2.Le marché européen L’impact d’une telle faillite est mondial, les prêts des grands groupes industriels faisant l’objet de syndications 5.
Aux Pays-Bas, ABN-Amro a passé une provision de près de 100 M $ ce trimestre, du fait de la défaillance d'Enron. Son engagement total se situerait autour de 200 M $. De plus, elle est notamment impliquée dans le financement d’un projet d’Enron (une centrale thermique en Inde), dont le montant total s’élève à 3 Mrd $. Toutefois, selon un spécialiste des financements, les engagements dans ce type de projets sont garantis à 100 %, contrairement aux prêts financiers classiques.

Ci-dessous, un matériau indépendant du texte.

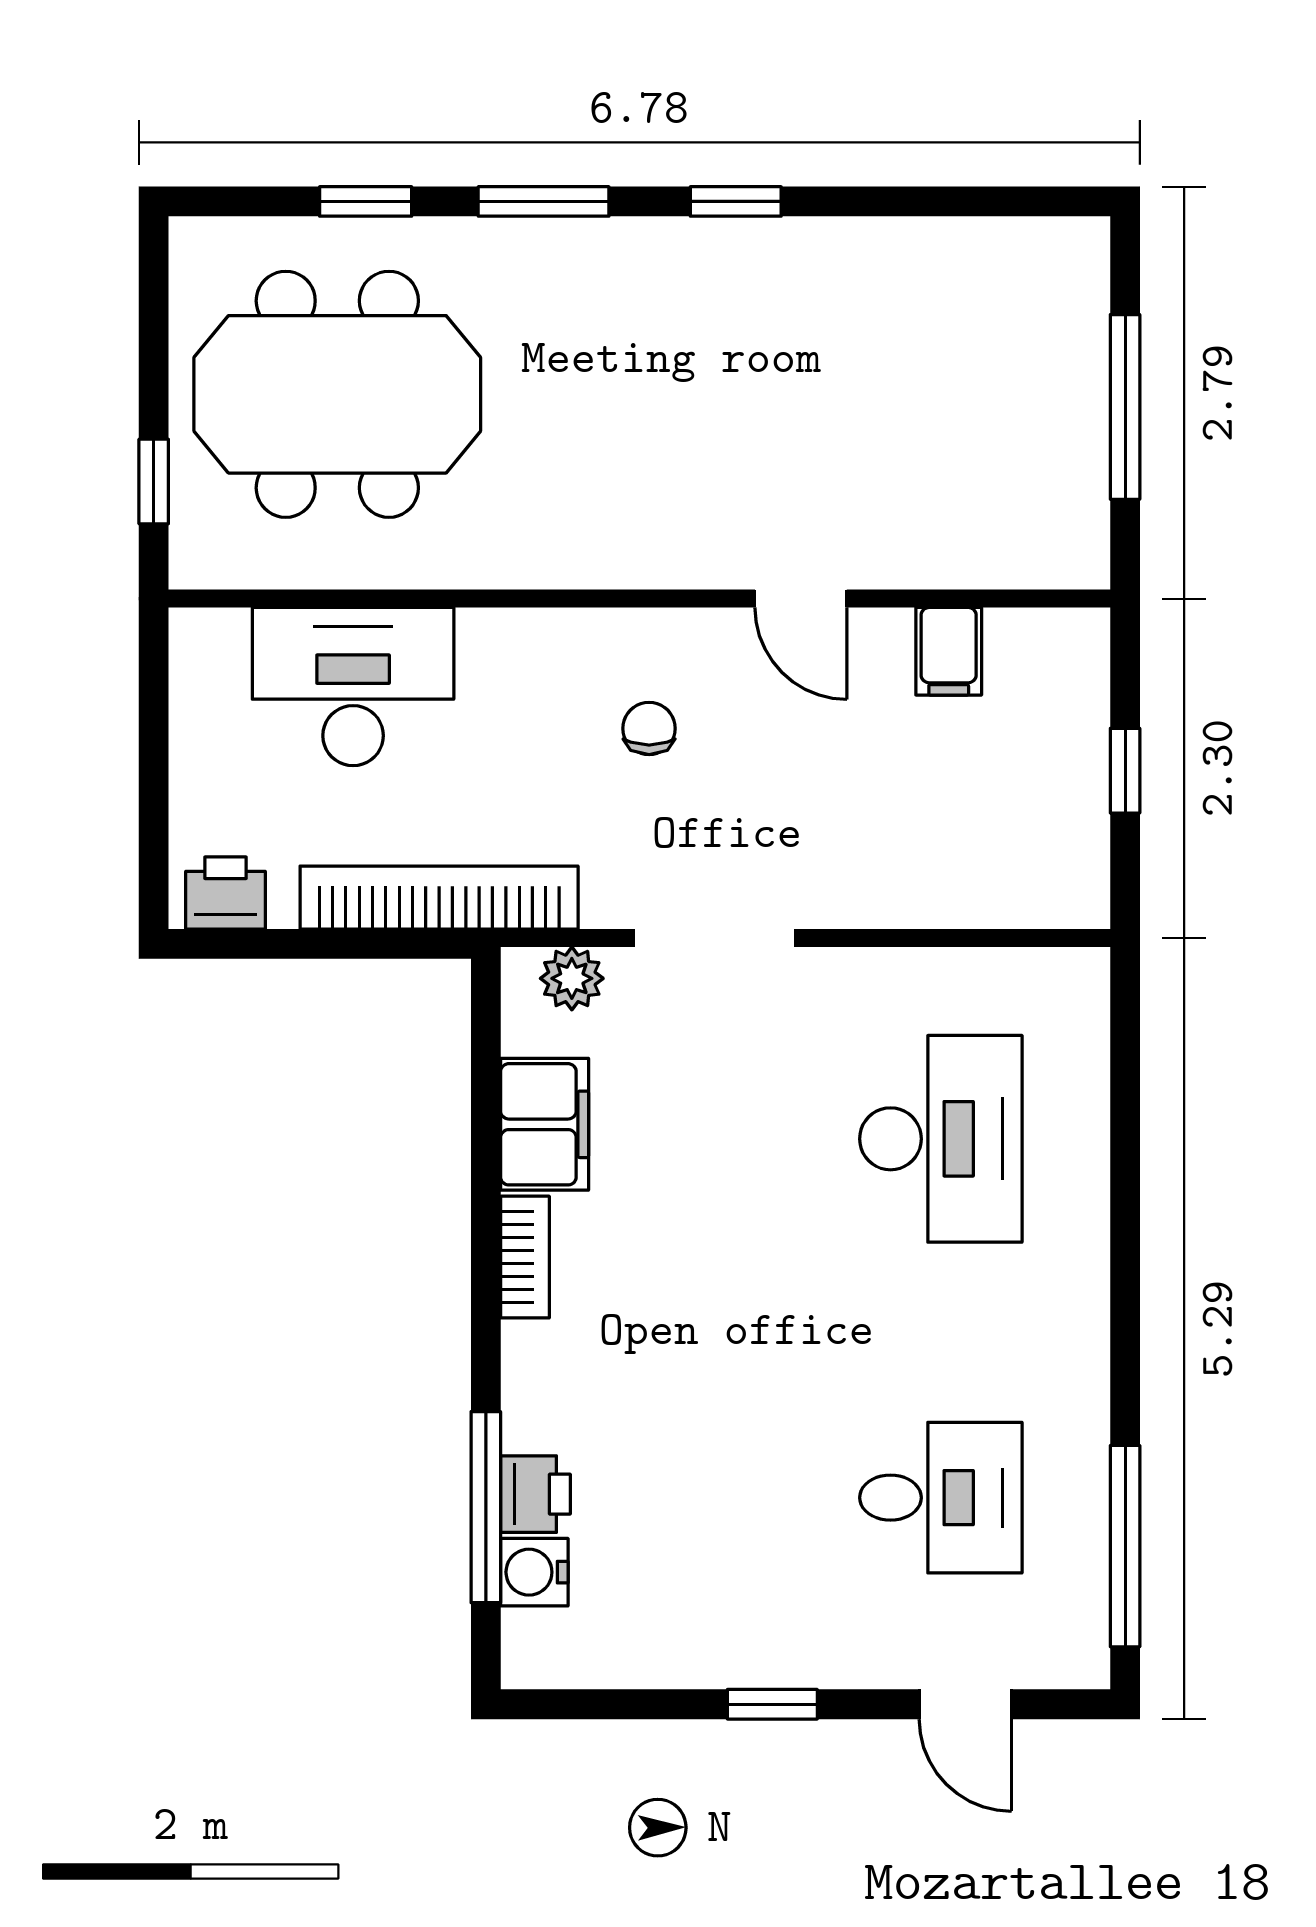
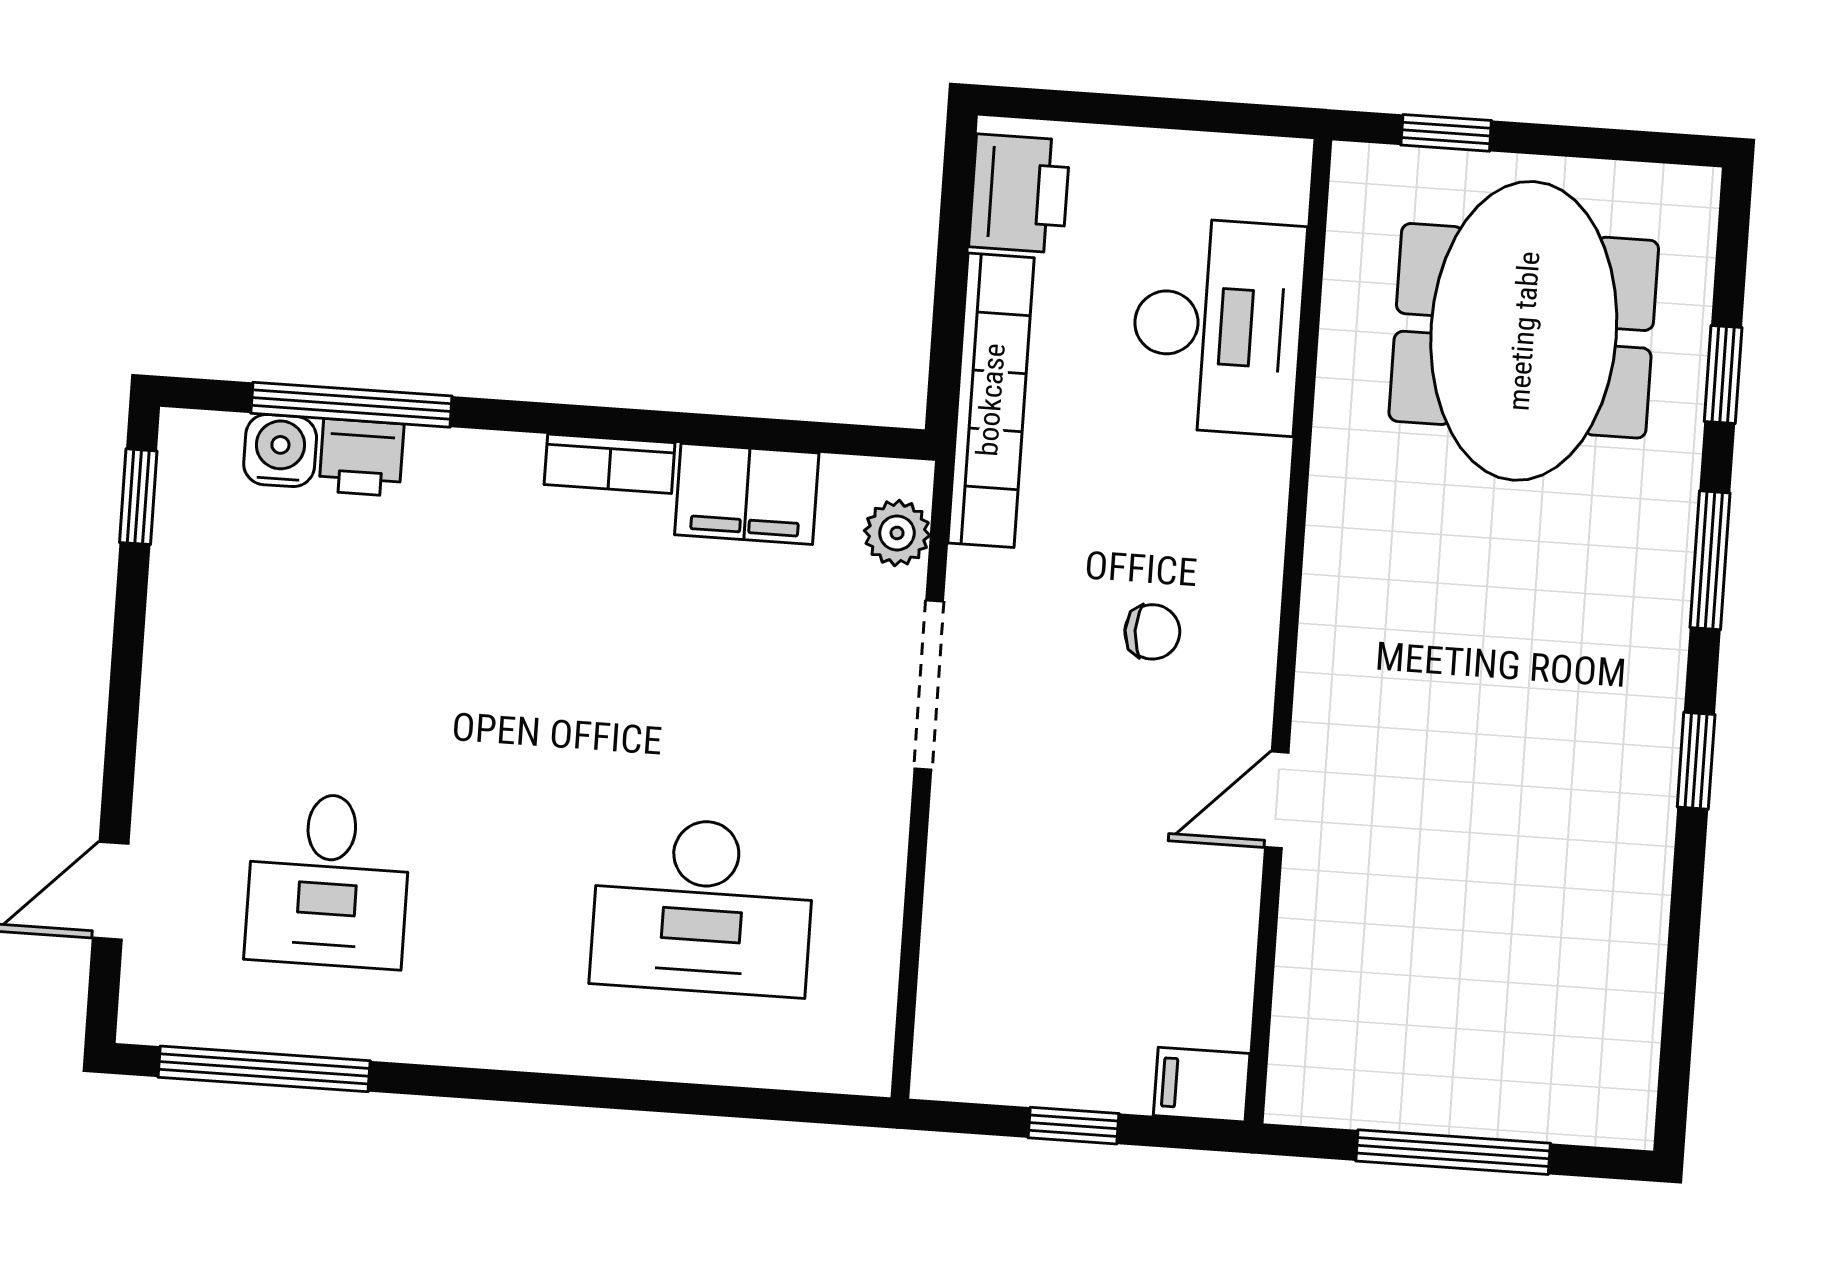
filing cabinet: (949, 651) -> (1202, 1085), moved
printer: (225, 893) -> (1019, 193), width x1.36, depth x1.24
window: (772, 1704) -> (138, 497), moved

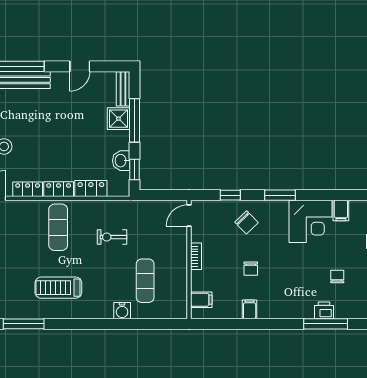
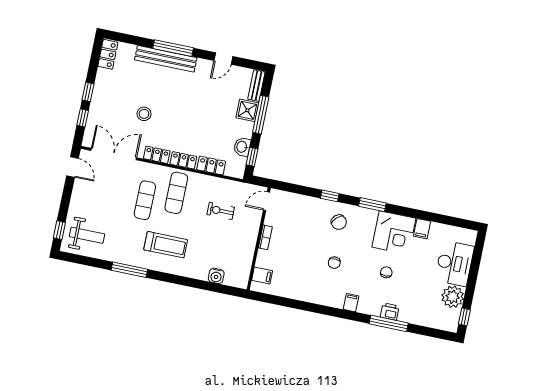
door: (189, 216) -> (267, 201), moved
bookcase: (196, 256) -> (265, 237), moved
wall: (189, 259) -> (259, 239), moved
chair: (337, 277) -> (386, 272), moved
exercise mat: (145, 281) -> (145, 200), moved
treadmill: (58, 288) -> (166, 245), turned 180
filing cabinet: (201, 300) -> (262, 276), moved
filing cabinet: (250, 309) -> (351, 303), moved

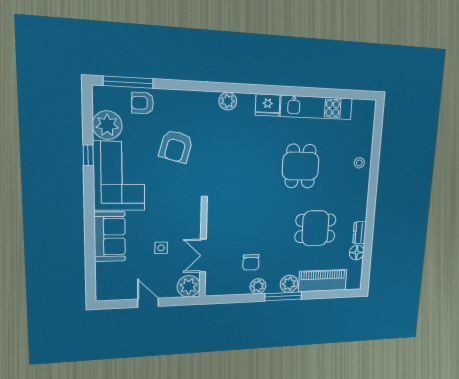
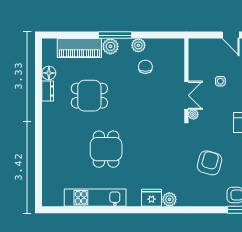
fridge: (268, 105) -> (151, 198), moved
stool: (359, 163) -> (53, 153), removed
double door: (203, 256) -> (186, 95), moved
plant: (189, 286) -> (193, 114), moved, width x0.53, depth x0.53

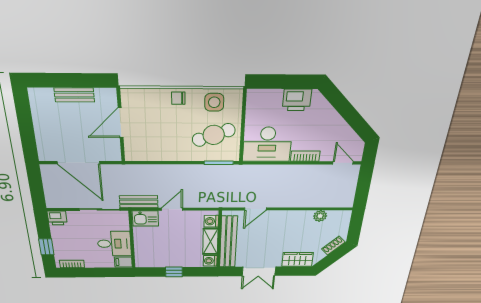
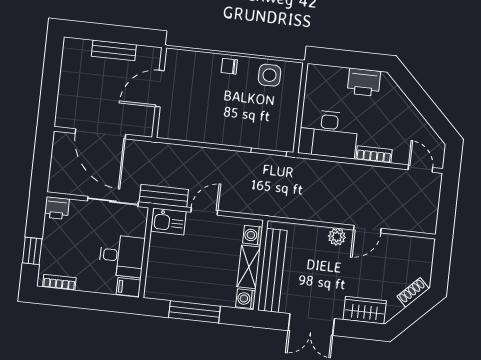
cafe table: (214, 135) -> (266, 115), removed
door: (255, 209) -> (367, 229), moved
plant: (320, 216) -> (337, 237), moved
window: (174, 272) -> (194, 312), width x2.17

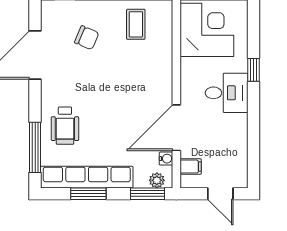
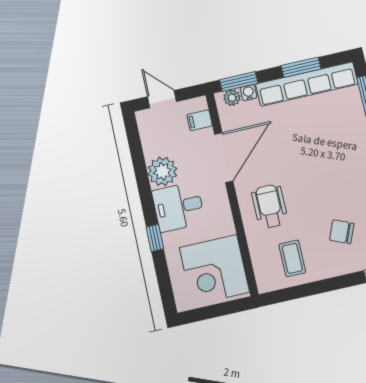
wheelchair: (65, 126) -> (270, 206), moved
plant: (234, 128) -> (162, 171), added
water cooler: (166, 159) -> (249, 93), moved, turned 90

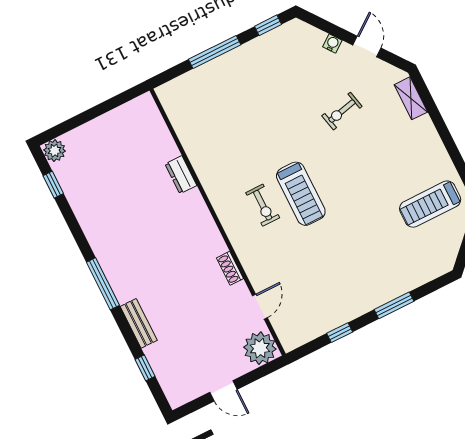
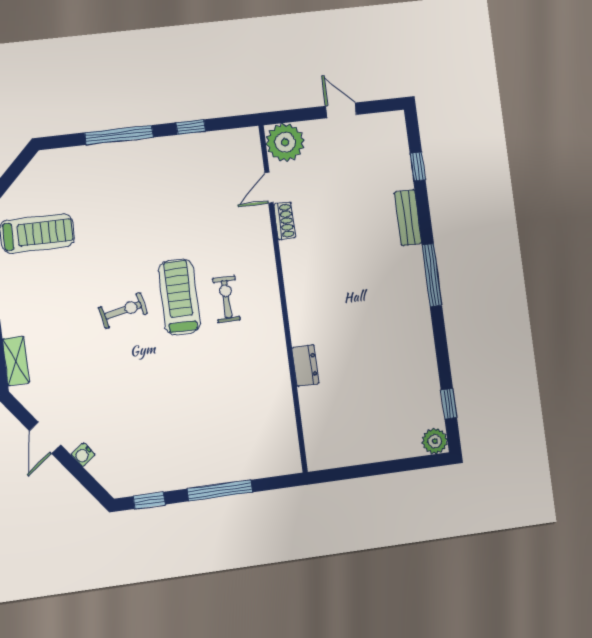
exercise bike: (342, 111) -> (123, 310), moved
shoe rack: (230, 268) -> (285, 221), moved
window: (394, 305) -> (119, 135), width x1.44

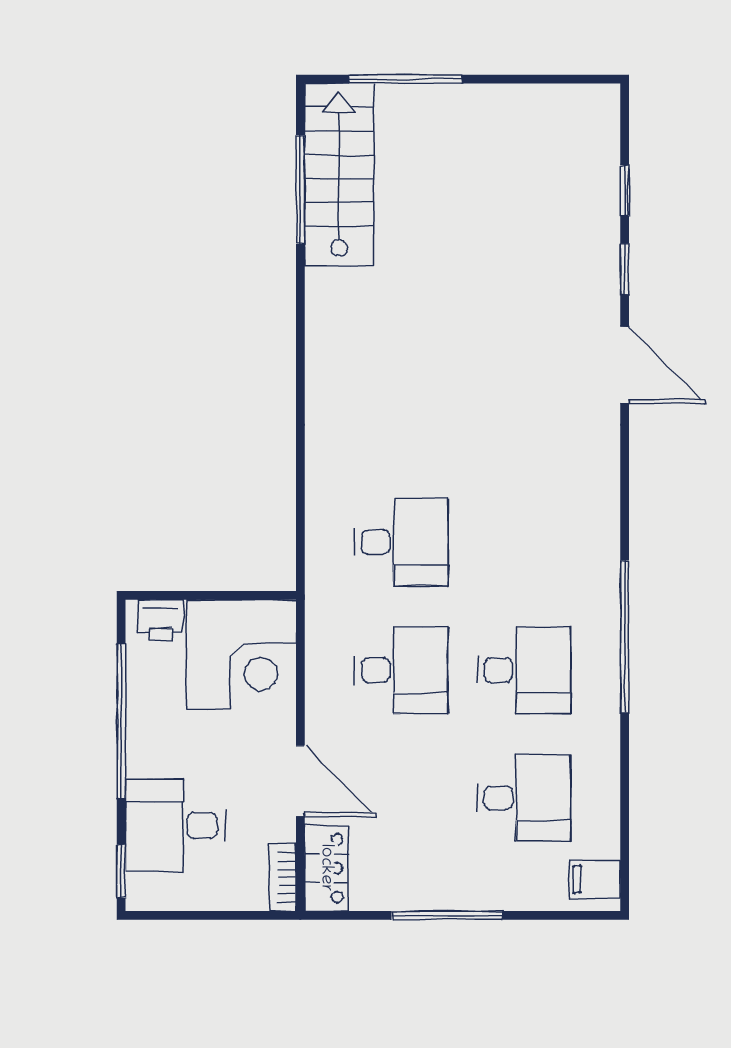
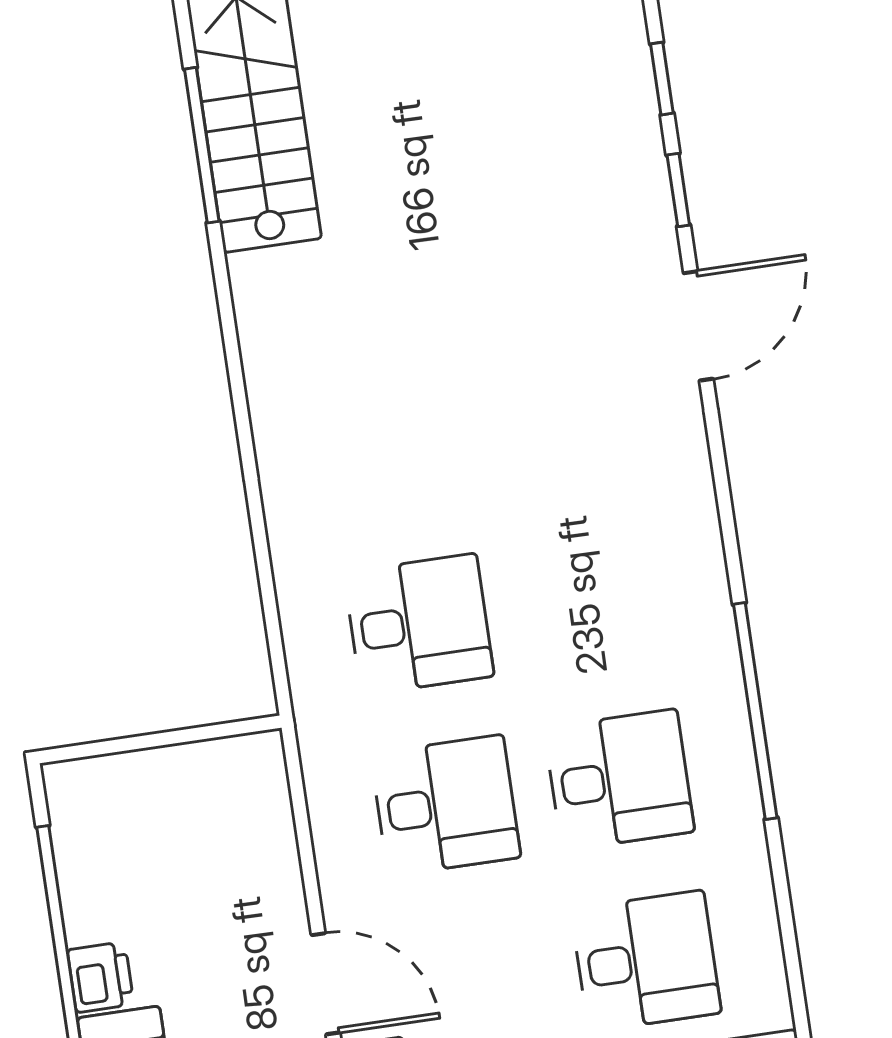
door: (625, 365) -> (698, 326), hinge flipped
printer: (161, 620) -> (101, 977), moved, turned -90
corner desk: (241, 654) -> (215, 817), removed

ING a déclaré une exposition de 195 M $ non garantie par des actifs.
Les banques britanniques ne sont pas en reste, notamment Royal Bank of Scotland et Barclays, qui se refuse à tout commentaire mais qui serait exposée à hauteur de 570 M $ selon certains observateurs. Le journal britannique « The Observer » faisait état, de 1,3 Mrd $ de pertes pour RBoS. Abbey National affiche, une exposition de 164 M $.
En Allemagne, la Deutsche Bank affirme pour sa part que la perte maximale dont elle pourrait souffrir est très en dessous de 100 M $. Chez la Commerzbank, on évoque un risque inférieur à 50 M $. D’autre part, Dresdner et HypoVereinsbank ont dévoilé une exposition de 100 M $ chacune.
En Espagne, Santander Central Hispano a admis une exposition de 37 M $, alors que Bilbao Vizcaya Argentaria aurait, selon certains, un risque de l’ordre de 50 M $.